### Fragment tekstu
"""

W marcu pisaliśmy o bardzo niekorzystnej lokalizacji przystanków autobusowych w gminie Konstantynów. Nie mają one wiat, ani zatok. W deszczowe, chłodne dni, nie ma gdzie stanąć aby schować się przed wiatrem. W pobliżu z dużą prędkością przejeżdżają tiry. Podmuch jednego z nich sprawił, że kobieta czekająca na autobus wpadła do rowu. Trzy przystanki zostały przeniesione, z powodu decyzji jaką wydał Zarząd Dróg Wojewódzkich, w miejsca, które w żaden sposób nie są przystosowane dla podróżnych.
Z tego powodu mieszkańcy podpisali się pod petycją, wyrażając, swój sprzeciw dla takiej sytuacji. Radny gminny Mieczysław Szulak zastanawiał się nawet nad organizacją blokady drogi, ale jak mówi, wójt powstrzymywał go przed tym krokiem.

"""

### Przekazany wykaz
"""

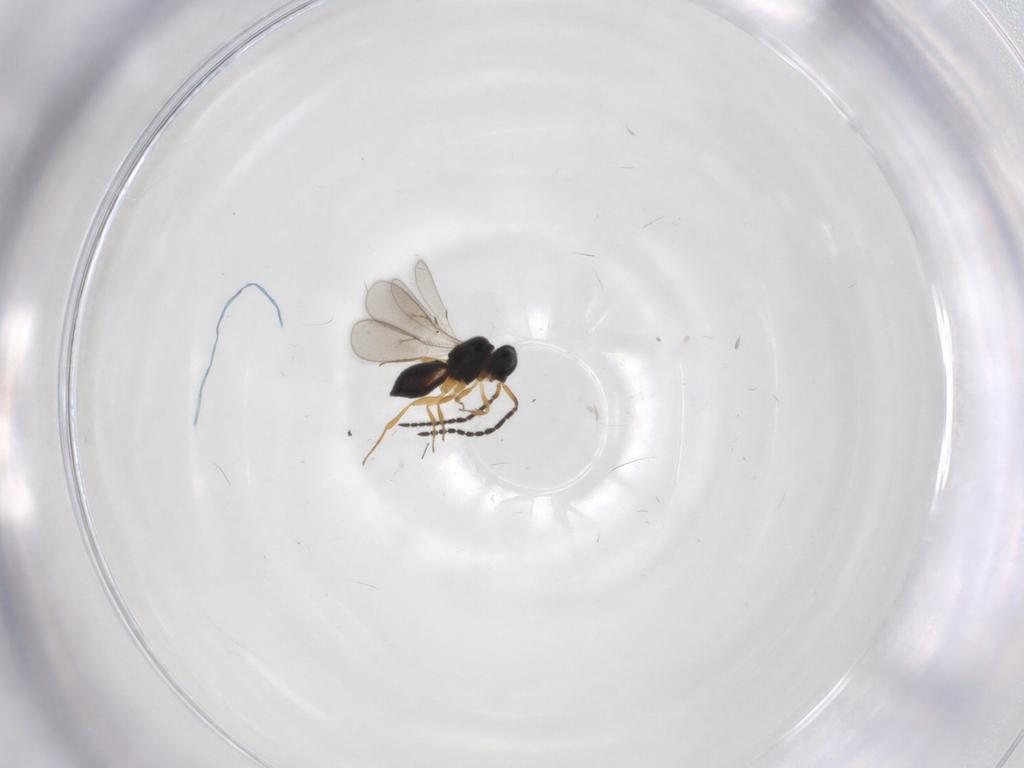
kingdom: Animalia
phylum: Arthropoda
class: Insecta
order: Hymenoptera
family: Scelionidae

"""
"""

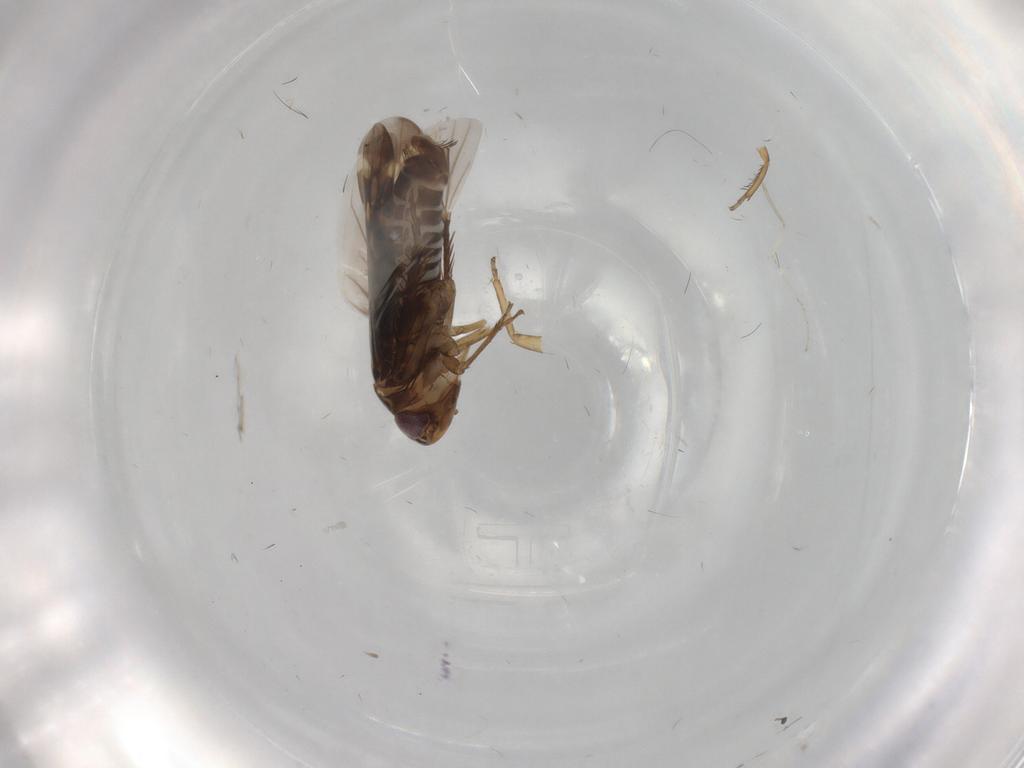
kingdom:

"""
"""

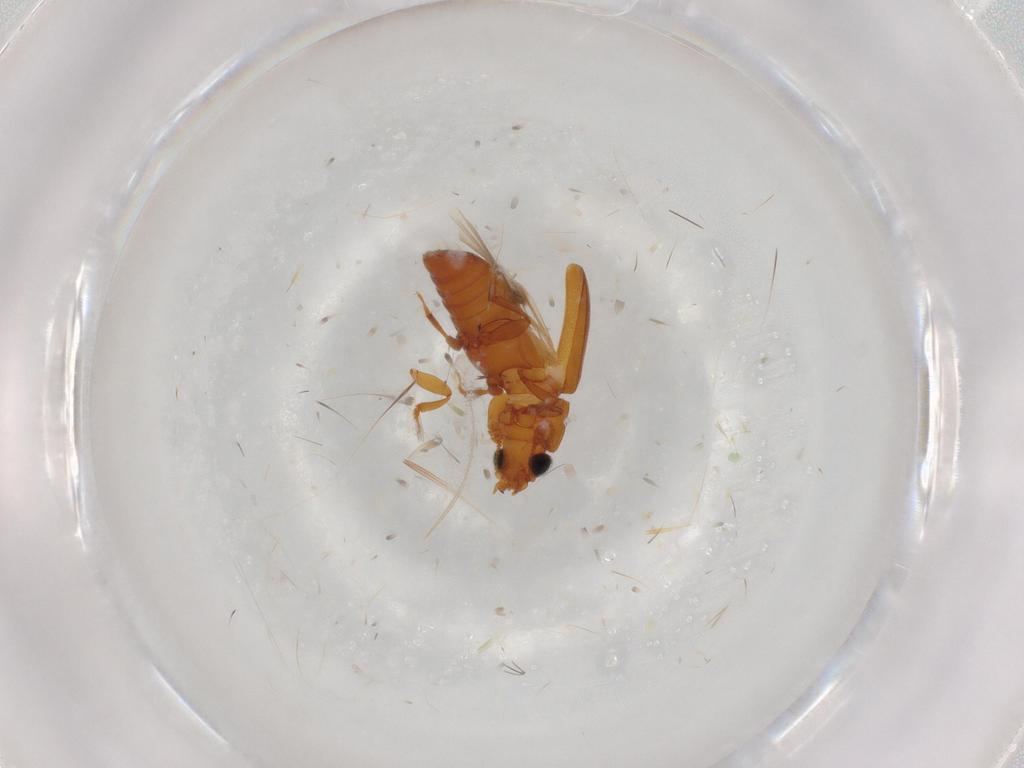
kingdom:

"""

### Zestaw zadań
1. Powtórz dosłownie fragment tekstu o przystankach autobusowych, od słów "Z tego powodu" do słów "przed tym krokiem.", łącznie z nimi.
2. Kontynuuj tekst o przystankach autobusowych w gminie Konstantynów, zaczynając od miejsca po jego ostatnim zdaniu.

### Oczekiwane odpowiedzi
1.
Z tego powodu mieszkańcy podpisali się pod petycją, wyrażając, swój sprzeciw dla takiej sytuacji. Radny gminny Mieczysław Szulak zastanawiał się nawet nad organizacją blokady drogi, ale jak mówi, wójt powstrzymywał go przed tym krokiem.

2.
Wreszcie doszło do porozumienia pomiędzy Andrzejem Gwozdą – dyrektorem Zarządu Dróg Wojewódzkich, a wójtem gminy Konstantynów Romualdem Murawskim. W wyniku prowadzonych rozmów ustalono, iż Zarząd wykupi działkę potrzebną do stworzenia przystanku w Kolonii Komarno. Gmina ma zająć się uzyskaniem zgody od właścicieli gruntów i dokumentacją niezbędną do zbudowania zatoki. Jak wyjaśnia wójt Murawski, nowa lokalizacja jest już ustalona, znajduje się w niedalekiej odległości od tej prowizorycznej. Prace zmierzające do zbudowania przystanku z wiatą i zatoką mają być ukończone w tym roku w okresie letnio-jesiennym.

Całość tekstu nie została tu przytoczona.